Providing affordable housing for an estimated 6,500 homeless people has been San Francisco’s knottiest social policy problem since the first shelter opened here nearly 30 years ago.
Over the last decade the city has spent more than a billion dollars on housing, redevelopment projects and health services in an attempt to “solve” homelessness. Before he left office in January, Mayor Gavin Newsom told the San Francisco Chronicle that he had found housing for more than 12,000 people. But advocacy groups backed by state audits and independent research, dispute that claim. A recent poll by the Chamber of Commerce showed that nearly half of city residents believe homelessness has, in fact, worsened. Meanwhile, the biannual homeless census count continues to swell.
News reporting on the homeless community has been sporadic, superficial and sensationalized. The San Francisco Public Press will examine the underlying tensions between the policies that aim to assist San Francisco’s poorest and those that encourage economic expansion.

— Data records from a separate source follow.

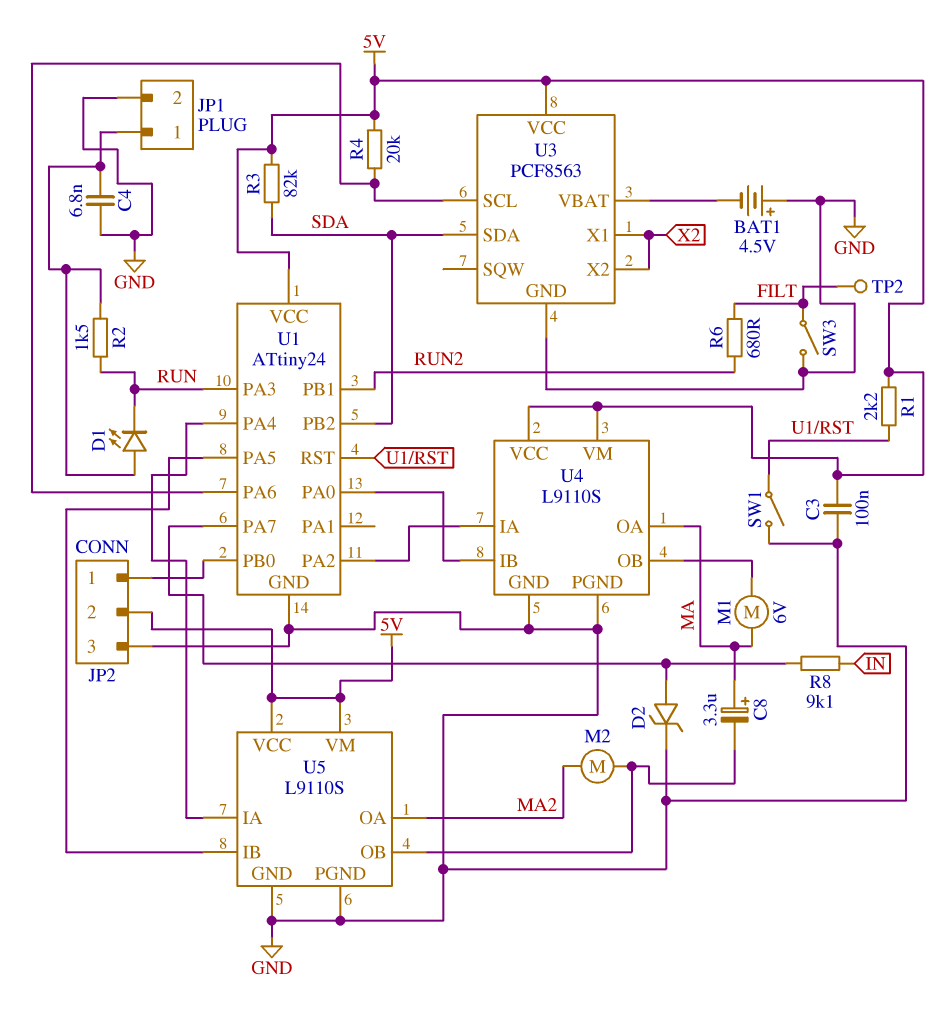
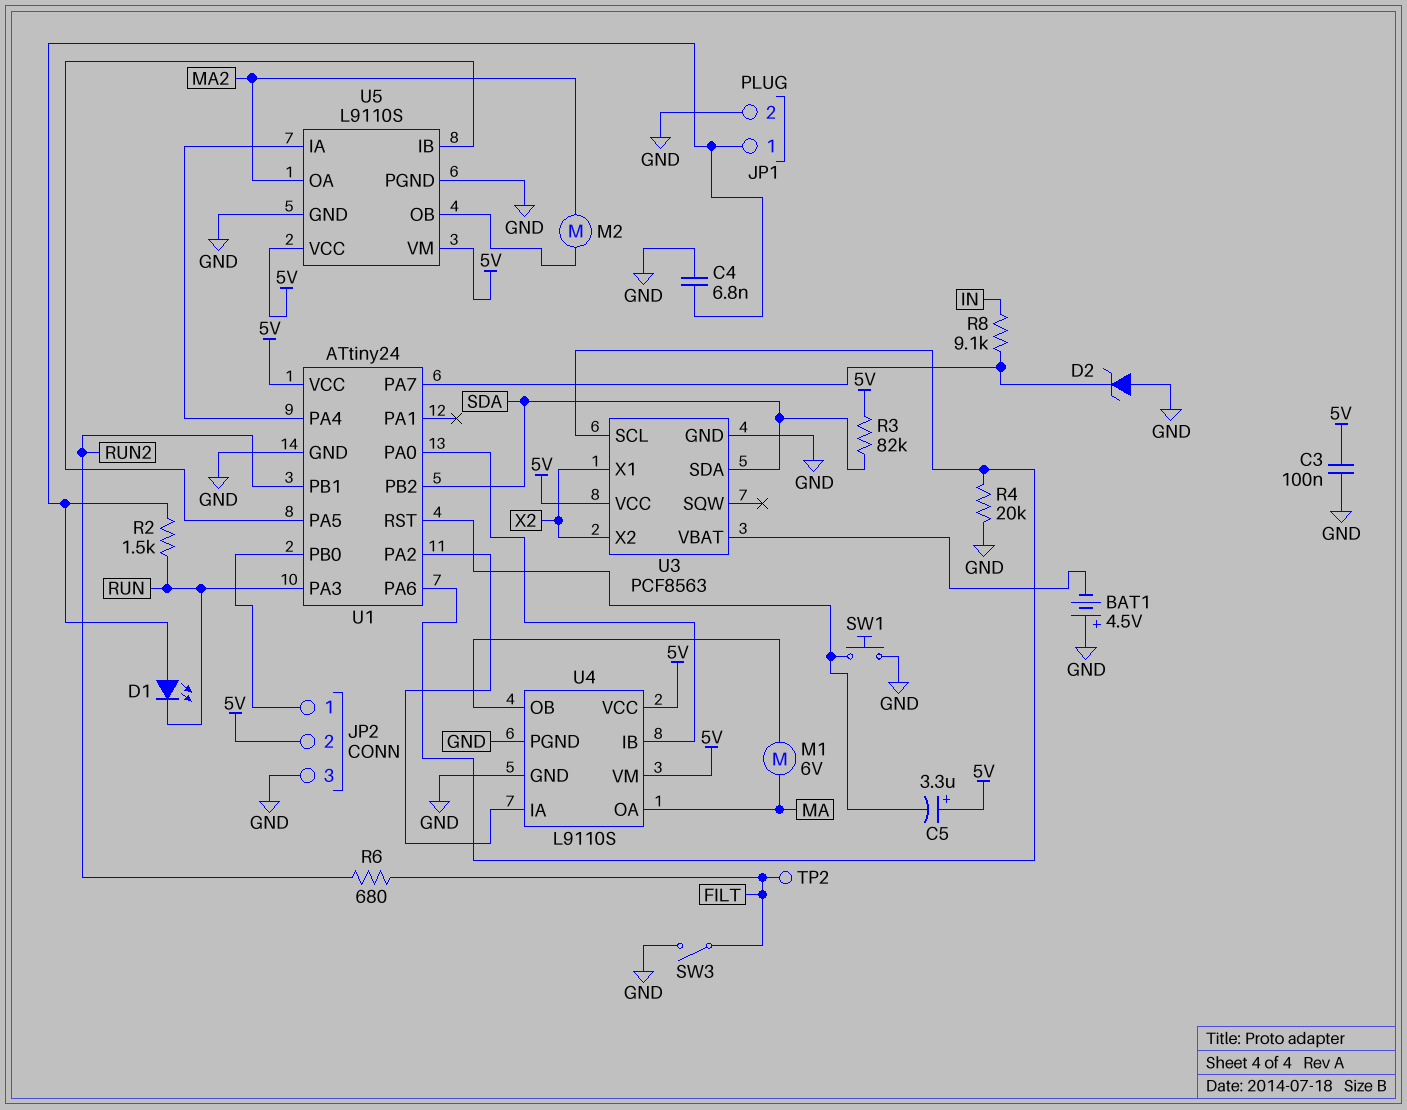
C5: none -> 3.3uF (plus 5V, minus U1/RST)
C8: 3.3uF (plus MA, minus U5/OB) -> none
D2: zener (A U1/PA7, K GND) -> zener (A GND, K U1/PA7)
R1: 2.2k (5V, U1/RST) -> none
R4: 20k (5V, U1/PA6) -> 20k (GND, U1/PA6)
SW1: switch (GND, U1/RST) -> button (GND, U1/RST)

The Public Press reporters covering this beat will seek to build relationships of trust in a community that is changing and struggling to meet the basic needs of its people. They will add context to a complex problem of overlapping political, socioeconomic and human rights dimensions.
The reporters will investigate continuing plans to redevelop mid-Market Street, the lack of simple sanitation services such as bathrooms and running water, the proposed Tenderloin Museum and Newsom’s Care Not Cash program aimed at diverting people off the streets.